Objectif A | Résumez en deux phrases le texte sur les pièges des éditeurs d'ERP.

Extrait retenu |

>>>

Connaître et reconnaître les pièges des éditeurs d’ERP

Best Practices a réuni, lors d’un dîner, une dizaine de DSI qui ont partagé leurs expériences, bonnes ou mauvaises, dans l’implémentation d’un ERP et dans les relations avec les éditeurs.

Les ERP sont probablement l’un des domaines qui suscitent le plus de débats parmi la communauté des DSI. Plusieurs raisons participent à cette situation : la complexité des solutions, la taille des projets qui entraîne statistiquement plus de dérapages dans l’implémentation et de frustrations chez les utilisateurs, sans oublier, bien sûr, les stratégies pas toujours très claires des éditeurs et leurs approches commerciales relativement agressives, en particulier pour les pratiques d’audits de conformité.

Le dîner organisé par Best Practices, mi-septembre, sur « les pièges des éditeurs d’ERP », avait pour objectif de clarifier plusieurs points de friction entre les éditeurs et leurs clients, le plus souvent de grandes entreprises. Plusieurs thèmes ont été abordés par les dix participants :

1. Les clauses contractuelles.

Le contrat qui lie un éditeur à un client constitue le pivot qui va déterminer la qualité de la relation. « Relire régulièrement son contrat restera toujours une bonne idée », assure un participant. Pour un autre, il est important de faire de l’archéologie documentaire, de manière à retrouver tout ce qui a été écrit (et promis par les commerciaux…), « même si les éditeurs nous accusent de couper les cheveux en quatre », témoigne un participant.

2. Les techniques de négociation.

Sur ce terrain, c’est souvent le rapport de force qui est le plus efficace. « Beaucoup d’entreprises font appel à un avocat en mode pompier, mais c’est souvent trop tard », prévient un participant. Plusieurs conseils ont été prodigués : jouer le temps, se faire accompagner très en amont par des avocats ou signer en fin d’année fiscale. « Avec Oracle, il vaut mieux négocier en mai », suggère un DSI. Avec SAP, il faut privilégier plutôt la fin de l’année, d’autant que le nouveau DG France de l’éditeur l’a bien précisé, dans une interview au site Silicon : « Le quatrième trimestre reste le trimestre à ne pas rater dans l’année fiscale de la filiale. » Autant en profiter lorsque les commerciaux ont besoin de chiffre d’affaires rapidement.

3. Les métriques et les prix.

Souvent, les contrats renvoient à des sites Web sur lesquels figurent les prix… susceptibles d’augmenter au bon vouloir de l’éditeur. « La notion de liste de prix en vigueur est à supprimer », conseille un DSI, de même qu’il convient de se référer à des versions spécifiques et non pas à des références produits.

4. Les intégrateurs.

<<<

Objectif B | Transcrivez à l'identique les lignes des enregistrements, de celle qui contient "24 min so my software speaks it cleanly." jusqu'à celle qui contient "That is 12 h 00 min", cette dernière comprise.

Données de travail |
>>>

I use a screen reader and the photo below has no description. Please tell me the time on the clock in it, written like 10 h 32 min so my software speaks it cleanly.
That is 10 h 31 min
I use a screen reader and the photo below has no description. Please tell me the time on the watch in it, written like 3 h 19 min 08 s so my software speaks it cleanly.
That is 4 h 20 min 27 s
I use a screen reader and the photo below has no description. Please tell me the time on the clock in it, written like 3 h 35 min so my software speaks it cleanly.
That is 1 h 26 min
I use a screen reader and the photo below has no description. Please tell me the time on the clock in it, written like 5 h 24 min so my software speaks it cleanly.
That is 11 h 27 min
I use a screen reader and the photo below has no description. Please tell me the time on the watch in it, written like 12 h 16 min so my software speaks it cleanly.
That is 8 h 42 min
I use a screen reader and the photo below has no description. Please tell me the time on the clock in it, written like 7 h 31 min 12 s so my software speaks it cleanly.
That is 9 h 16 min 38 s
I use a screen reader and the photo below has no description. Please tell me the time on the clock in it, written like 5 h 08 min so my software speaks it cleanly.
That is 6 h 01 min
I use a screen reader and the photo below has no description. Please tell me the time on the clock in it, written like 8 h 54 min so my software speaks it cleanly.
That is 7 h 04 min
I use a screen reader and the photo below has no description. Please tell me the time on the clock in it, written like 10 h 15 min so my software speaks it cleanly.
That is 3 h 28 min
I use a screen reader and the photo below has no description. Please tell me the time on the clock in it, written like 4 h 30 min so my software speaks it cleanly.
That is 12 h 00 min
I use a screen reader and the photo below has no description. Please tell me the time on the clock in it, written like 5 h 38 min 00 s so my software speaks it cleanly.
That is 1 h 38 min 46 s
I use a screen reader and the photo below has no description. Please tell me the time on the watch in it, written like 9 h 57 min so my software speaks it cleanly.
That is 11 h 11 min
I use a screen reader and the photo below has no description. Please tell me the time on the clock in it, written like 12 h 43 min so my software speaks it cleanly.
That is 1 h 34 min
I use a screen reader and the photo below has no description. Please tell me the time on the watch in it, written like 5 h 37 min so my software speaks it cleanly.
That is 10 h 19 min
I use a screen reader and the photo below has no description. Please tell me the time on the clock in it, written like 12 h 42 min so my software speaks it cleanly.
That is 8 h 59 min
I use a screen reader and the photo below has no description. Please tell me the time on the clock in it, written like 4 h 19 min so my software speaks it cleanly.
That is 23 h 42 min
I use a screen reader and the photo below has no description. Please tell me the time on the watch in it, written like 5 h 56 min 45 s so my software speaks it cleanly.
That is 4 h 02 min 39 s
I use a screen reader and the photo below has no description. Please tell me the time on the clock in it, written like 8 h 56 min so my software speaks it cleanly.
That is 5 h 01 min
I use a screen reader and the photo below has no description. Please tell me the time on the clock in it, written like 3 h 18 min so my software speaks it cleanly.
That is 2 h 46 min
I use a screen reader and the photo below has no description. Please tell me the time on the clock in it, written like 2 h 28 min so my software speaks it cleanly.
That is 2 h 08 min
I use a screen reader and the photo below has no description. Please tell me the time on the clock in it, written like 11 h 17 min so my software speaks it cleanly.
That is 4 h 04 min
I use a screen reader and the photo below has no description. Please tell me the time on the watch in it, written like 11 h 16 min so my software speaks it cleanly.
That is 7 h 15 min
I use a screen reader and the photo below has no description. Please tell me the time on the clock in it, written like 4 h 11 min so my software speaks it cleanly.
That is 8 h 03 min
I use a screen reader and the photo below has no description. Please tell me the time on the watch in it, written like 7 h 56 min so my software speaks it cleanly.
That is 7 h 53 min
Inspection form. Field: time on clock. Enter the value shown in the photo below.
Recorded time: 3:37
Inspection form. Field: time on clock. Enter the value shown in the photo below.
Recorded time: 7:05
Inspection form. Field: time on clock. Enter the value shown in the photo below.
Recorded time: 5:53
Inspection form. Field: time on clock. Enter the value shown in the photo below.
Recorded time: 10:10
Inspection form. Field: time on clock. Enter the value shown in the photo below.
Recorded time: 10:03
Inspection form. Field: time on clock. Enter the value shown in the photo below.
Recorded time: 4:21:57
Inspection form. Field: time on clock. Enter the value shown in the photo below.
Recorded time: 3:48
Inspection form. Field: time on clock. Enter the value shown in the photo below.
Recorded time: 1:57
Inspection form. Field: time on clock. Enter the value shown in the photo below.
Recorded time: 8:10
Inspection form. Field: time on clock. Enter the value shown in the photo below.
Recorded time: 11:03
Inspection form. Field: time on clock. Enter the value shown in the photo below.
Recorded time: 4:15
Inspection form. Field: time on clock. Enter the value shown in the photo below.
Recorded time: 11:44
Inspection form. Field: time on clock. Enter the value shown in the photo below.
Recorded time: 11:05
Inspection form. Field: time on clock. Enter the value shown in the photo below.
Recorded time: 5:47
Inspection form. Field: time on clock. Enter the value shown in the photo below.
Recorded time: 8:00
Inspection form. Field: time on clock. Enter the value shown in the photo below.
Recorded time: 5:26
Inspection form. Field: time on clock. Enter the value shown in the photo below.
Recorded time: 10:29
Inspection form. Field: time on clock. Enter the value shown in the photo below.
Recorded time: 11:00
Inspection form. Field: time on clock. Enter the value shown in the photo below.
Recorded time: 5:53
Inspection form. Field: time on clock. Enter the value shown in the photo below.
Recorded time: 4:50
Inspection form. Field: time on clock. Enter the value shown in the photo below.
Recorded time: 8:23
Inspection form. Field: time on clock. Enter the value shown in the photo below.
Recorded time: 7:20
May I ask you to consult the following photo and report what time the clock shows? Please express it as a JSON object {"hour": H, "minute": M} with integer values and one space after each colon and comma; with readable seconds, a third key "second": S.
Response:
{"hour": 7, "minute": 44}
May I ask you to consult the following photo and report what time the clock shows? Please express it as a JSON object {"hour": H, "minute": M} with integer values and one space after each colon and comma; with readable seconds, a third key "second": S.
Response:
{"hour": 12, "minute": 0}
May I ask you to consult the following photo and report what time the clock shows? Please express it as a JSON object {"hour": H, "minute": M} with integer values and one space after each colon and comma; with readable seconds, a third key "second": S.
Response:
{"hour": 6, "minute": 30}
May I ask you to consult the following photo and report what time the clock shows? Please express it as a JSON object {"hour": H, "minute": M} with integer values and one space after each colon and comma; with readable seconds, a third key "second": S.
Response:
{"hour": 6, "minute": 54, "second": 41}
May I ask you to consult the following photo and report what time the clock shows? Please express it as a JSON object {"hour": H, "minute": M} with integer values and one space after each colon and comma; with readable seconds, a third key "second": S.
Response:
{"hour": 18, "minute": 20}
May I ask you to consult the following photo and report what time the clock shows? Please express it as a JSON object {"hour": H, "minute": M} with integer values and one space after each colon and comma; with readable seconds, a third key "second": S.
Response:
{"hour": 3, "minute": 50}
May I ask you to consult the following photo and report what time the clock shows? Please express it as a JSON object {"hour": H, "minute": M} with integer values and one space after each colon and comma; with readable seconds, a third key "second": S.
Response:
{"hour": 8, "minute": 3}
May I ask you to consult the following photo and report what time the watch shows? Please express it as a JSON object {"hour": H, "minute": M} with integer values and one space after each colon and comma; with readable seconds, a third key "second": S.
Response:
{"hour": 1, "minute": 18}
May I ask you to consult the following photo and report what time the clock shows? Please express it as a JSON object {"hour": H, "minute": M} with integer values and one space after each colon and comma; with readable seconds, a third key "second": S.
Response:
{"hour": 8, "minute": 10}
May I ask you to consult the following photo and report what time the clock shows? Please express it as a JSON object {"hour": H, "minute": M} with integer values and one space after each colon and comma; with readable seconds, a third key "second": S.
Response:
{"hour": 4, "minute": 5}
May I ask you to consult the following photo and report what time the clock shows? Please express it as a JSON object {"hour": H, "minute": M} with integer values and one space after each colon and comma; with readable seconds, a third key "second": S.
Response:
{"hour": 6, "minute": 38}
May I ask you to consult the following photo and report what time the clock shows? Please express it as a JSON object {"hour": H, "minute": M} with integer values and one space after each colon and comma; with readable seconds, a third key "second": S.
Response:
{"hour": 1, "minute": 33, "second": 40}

<<<

Solution proposée A | Lors d'un dîner organisé par Best Practices, une dizaine de DSI ont partagé leurs expériences de l'implémentation d'un ERP et de leurs relations avec les éditeurs, un domaine très débattu en raison de la complexité des solutions, de la taille des projets et des stratégies et approches commerciales des éditeurs. Les participants y ont notamment abordé les clauses contractuelles, les techniques de négociation ainsi que les métriques et les prix.

Solution proposée B |
I use a screen reader and the photo below has no description. Please tell me the time on the clock in it, written like 5 h 24 min so my software speaks it cleanly.
That is 11 h 27 min
I use a screen reader and the photo below has no description. Please tell me the time on the watch in it, written like 12 h 16 min so my software speaks it cleanly.
That is 8 h 42 min
I use a screen reader and the photo below has no description. Please tell me the time on the clock in it, written like 7 h 31 min 12 s so my software speaks it cleanly.
That is 9 h 16 min 38 s
I use a screen reader and the photo below has no description. Please tell me the time on the clock in it, written like 5 h 08 min so my software speaks it cleanly.
That is 6 h 01 min
I use a screen reader and the photo below has no description. Please tell me the time on the clock in it, written like 8 h 54 min so my software speaks it cleanly.
That is 7 h 04 min
I use a screen reader and the photo below has no description. Please tell me the time on the clock in it, written like 10 h 15 min so my software speaks it cleanly.
That is 3 h 28 min
I use a screen reader and the photo below has no description. Please tell me the time on the clock in it, written like 4 h 30 min so my software speaks it cleanly.
That is 12 h 00 min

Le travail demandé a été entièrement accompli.